*TASK PROMPT*
How many lines in the material below contain the string "True", with case counting? Give only the number.

*THE INPUT*
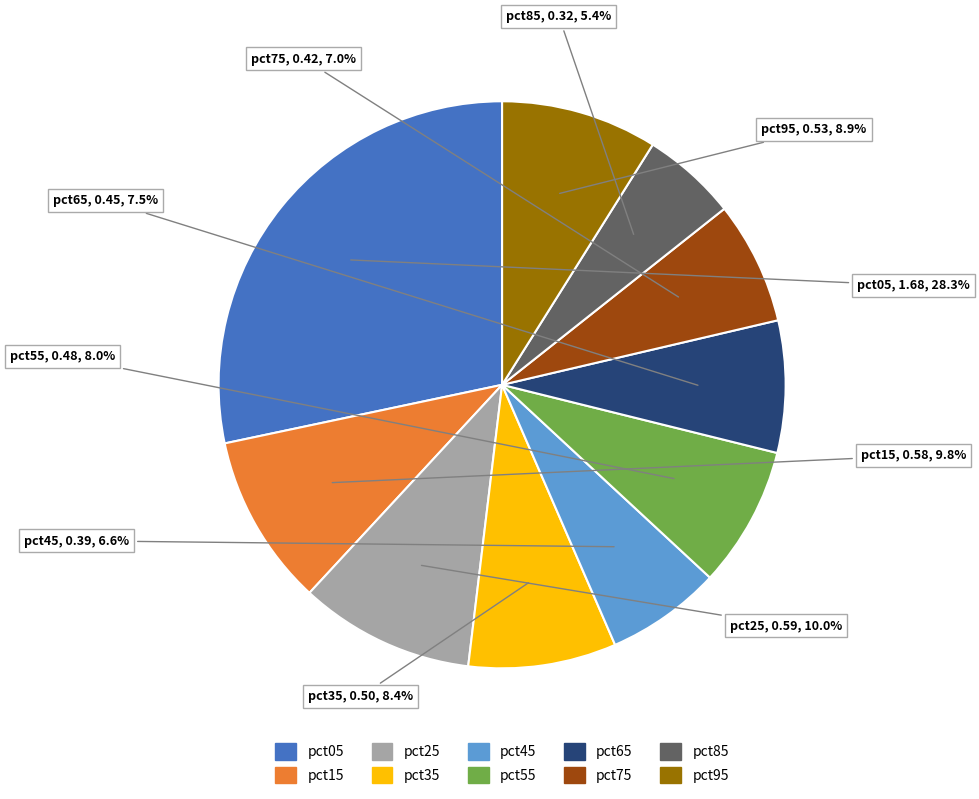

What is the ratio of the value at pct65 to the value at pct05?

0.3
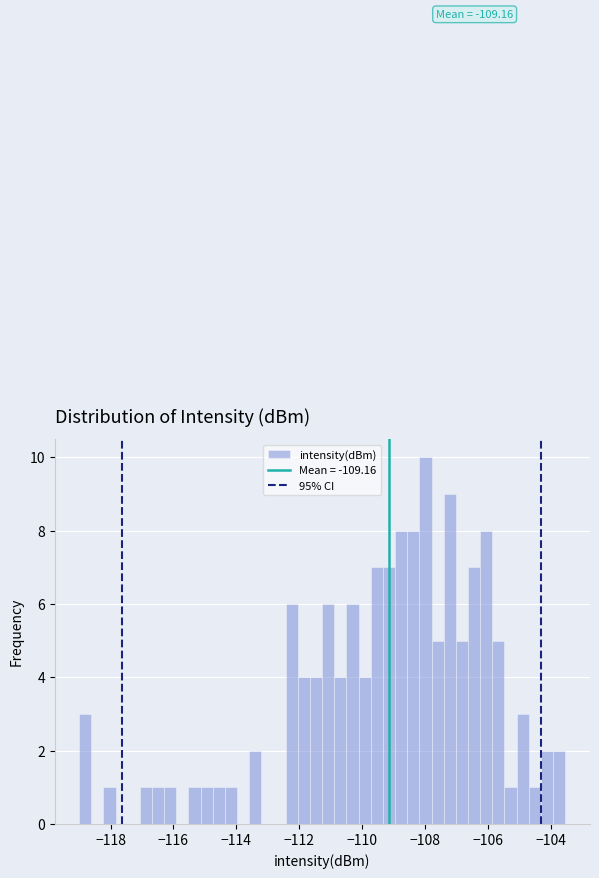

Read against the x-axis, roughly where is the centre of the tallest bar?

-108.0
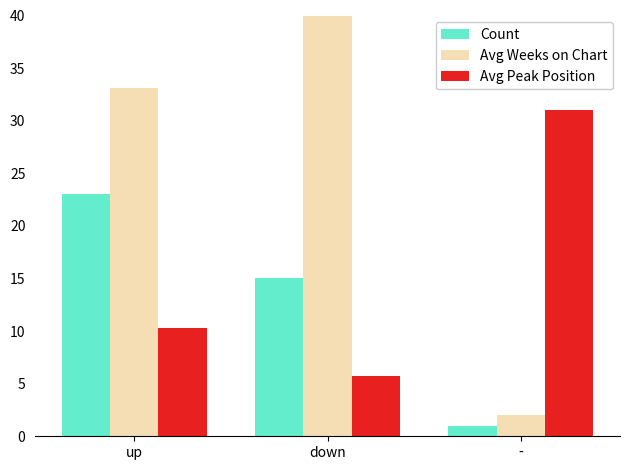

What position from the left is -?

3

* * *

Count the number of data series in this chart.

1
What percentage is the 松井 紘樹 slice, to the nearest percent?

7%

---

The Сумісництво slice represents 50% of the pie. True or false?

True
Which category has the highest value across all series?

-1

*FINISHED EXERCISE*
2